• _CONJUNTO DE TAREFAS_
1 - Transcreva, do texto sobre a escola pública, o trecho de "É a partir da" até "em outras regiões.".
2 - No texto sobre a escola pública, qual caso regional aparece como o principal foco da reflexão?
3 - Prossiga o texto sobre a escola pública a partir do ponto em que ele termina.

Pensar a escola pública é reabilitar vínculo crítico fundamental entre teoria e prática


É a partir da negatividade, da brecha, que a crítica deve ser feita. Insistamos, frente suas condições, no pensar-agir que a escola pública exige.


Gabriel Bichir


Marcelo Camargo/AgBrasil
Repensar o problema da escola pública no Brasil apresenta-se como uma das tarefas maiores da esquerda. Em primeiro lugar, cabe notar que não há propriamente um projeto de escola, apenas um vazio: vazio de pensamento, de inventividade, incapacidade absoluta de unir teoria e práxis em ações capazes de reverter o que anos de incompetência provocaram. Penso, sobretudo, no caso de São Paulo, mas é possível notar um processo semelhante também em outras regiões.              
 
Não há nada mais nocivo do que a tendência de se buscar soluções fáceis; cada um pode constatar esses inúmeros “milagres” redentores propagados nas épocas de eleição. No entanto, nada muda. Antes de tudo, faz-se necessário identificar o problema e circunscrevê-lo de maneira a possibilitar uma visão global da questão no interior da máquina social. A primeira questão a ser colocada deveria ser a seguinte: “O que é a Escola pública atualmente?”.

• _EXTRATO DE DADOS_
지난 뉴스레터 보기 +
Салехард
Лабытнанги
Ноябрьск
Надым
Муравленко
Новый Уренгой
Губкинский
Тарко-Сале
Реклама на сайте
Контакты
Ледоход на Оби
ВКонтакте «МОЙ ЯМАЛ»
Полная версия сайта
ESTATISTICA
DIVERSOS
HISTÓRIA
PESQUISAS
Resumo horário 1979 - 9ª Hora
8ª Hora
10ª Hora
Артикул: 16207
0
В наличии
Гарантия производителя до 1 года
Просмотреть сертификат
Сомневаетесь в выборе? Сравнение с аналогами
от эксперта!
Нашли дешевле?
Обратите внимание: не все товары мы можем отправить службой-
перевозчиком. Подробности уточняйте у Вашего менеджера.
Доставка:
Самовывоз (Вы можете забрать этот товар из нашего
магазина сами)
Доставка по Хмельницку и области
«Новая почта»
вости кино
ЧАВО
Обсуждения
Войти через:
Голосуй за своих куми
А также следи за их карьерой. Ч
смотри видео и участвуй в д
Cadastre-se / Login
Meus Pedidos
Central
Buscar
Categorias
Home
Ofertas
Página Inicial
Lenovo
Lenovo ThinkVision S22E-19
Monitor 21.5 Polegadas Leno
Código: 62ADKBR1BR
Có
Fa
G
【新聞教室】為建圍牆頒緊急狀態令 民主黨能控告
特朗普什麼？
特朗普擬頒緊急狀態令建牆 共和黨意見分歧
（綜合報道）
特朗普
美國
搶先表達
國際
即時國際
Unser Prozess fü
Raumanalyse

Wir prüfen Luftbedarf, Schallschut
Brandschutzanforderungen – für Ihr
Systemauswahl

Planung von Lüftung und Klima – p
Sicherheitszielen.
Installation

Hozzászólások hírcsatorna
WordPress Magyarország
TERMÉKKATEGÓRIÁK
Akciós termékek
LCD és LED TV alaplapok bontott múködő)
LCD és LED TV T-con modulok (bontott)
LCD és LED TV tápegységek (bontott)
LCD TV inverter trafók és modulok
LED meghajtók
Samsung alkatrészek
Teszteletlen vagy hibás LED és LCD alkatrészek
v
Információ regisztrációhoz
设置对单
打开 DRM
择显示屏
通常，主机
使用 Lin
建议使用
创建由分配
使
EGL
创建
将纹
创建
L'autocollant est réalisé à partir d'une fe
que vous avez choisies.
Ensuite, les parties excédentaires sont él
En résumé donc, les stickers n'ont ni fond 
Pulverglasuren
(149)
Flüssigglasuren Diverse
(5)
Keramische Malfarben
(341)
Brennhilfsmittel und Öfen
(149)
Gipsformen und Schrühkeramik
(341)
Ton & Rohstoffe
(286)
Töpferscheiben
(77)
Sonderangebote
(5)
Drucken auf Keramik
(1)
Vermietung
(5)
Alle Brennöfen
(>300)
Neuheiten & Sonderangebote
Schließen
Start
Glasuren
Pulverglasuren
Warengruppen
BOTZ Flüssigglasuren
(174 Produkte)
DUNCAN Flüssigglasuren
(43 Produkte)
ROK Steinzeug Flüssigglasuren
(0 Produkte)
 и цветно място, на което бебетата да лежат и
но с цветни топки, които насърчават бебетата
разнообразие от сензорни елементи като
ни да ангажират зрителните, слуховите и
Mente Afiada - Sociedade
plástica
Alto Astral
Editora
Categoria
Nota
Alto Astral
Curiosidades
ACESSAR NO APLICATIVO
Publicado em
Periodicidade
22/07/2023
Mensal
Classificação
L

• _RESPOSTAS DAS TAREFAS_
1 -
É a partir da negatividade, da brecha, que a crítica deve ser feita. Insistamos, frente suas condições, no pensar-agir que a escola pública exige.


Gabriel Bichir


Marcelo Camargo/AgBrasil
Repensar o problema da escola pública no Brasil apresenta-se como uma das tarefas maiores da esquerda. Em primeiro lugar, cabe notar que não há propriamente um projeto de escola, apenas um vazio: vazio de pensamento, de inventividade, incapacidade absoluta de unir teoria e práxis em ações capazes de reverter o que anos de incompetência provocaram. Penso, sobretudo, no caso de São Paulo, mas é possível notar um processo semelhante também em outras regiões.

2 - O caso de São Paulo.

3 -
Ora, essa simples interrogação já nos leva a uma constatação central: a escola não é o que esperaríamos dela. Não um local de formação, de amadurecimento e reflexão crítica, mas um depositório. Após o processo de democratização do país, muitas iniciativas foram propostas para se reconstruir a escola pública: era um momento de massificação do acesso. A ideia era usar a escola para tirar o jovem da rua, possibilitar a todos alfabetização e evitar o máximo possível a evasão. Essa fórmula teve seu mérito e cumpriu sua função durante certo período, mas o problema é que ela eventualmente cristalizou-se e recaiu em seu contrário. Se o objetivo inicial era encher as salas de aula e oferecer ensino de qualidade, depois de alguns anos a lógica inverteu-se e a escola tornou-se propriamente um depositório de crianças, ou seja, mera alternativa (fictícia e deficitária) à rua.
           
Isso se deve ao fato de que o processo de massificação não foi acompanhado por um trabalho sério de formação de alunos e professores, de maciços investimentos na infraestrutura e na qualidade do ensino. Deixada à deriva, a escola deteriorou-se rapidamente. Os salários dos professores, antes dignos, tornaram-se medíocres e os alunos passaram a ser jogados em um lugar que não mais fazia qualquer sentido para eles. O discurso da integração fincou raízes, tornou-se discurso da conciliação, da inclusão e a partir daí nada mais seria o mesmo. Eis o movimento dialético da catástrofe: uma escola incumbida da tarefa de integração tornou-se o local por excelência da exclusão. Escolas particulares começaram a florescer, a classe média não mais enviava seus filhos à rede pública. Restou ao pobre arcar com as consequências desse descaso. Em São Paulo, o governo tucano foi aquele a consagrar essa triste reviravolta: os salários de professores, reduzidos no governo Covas, continuaram baixíssimos. Além disso, não houve qualquer novo projeto efetivo para a educação: distribuíram-se livros e computadores, mas não se discutiu ideias; criaram-se "cadernos-receita" para o professor transmitir conteúdos pré-determinados, mas não se promoveu cursos de formação efetivos ou iniciativas de apoio ao problemático trabalho dentro da sala de aula, resolveram-se greves e reivindicações com polícia e não com diálogo etc.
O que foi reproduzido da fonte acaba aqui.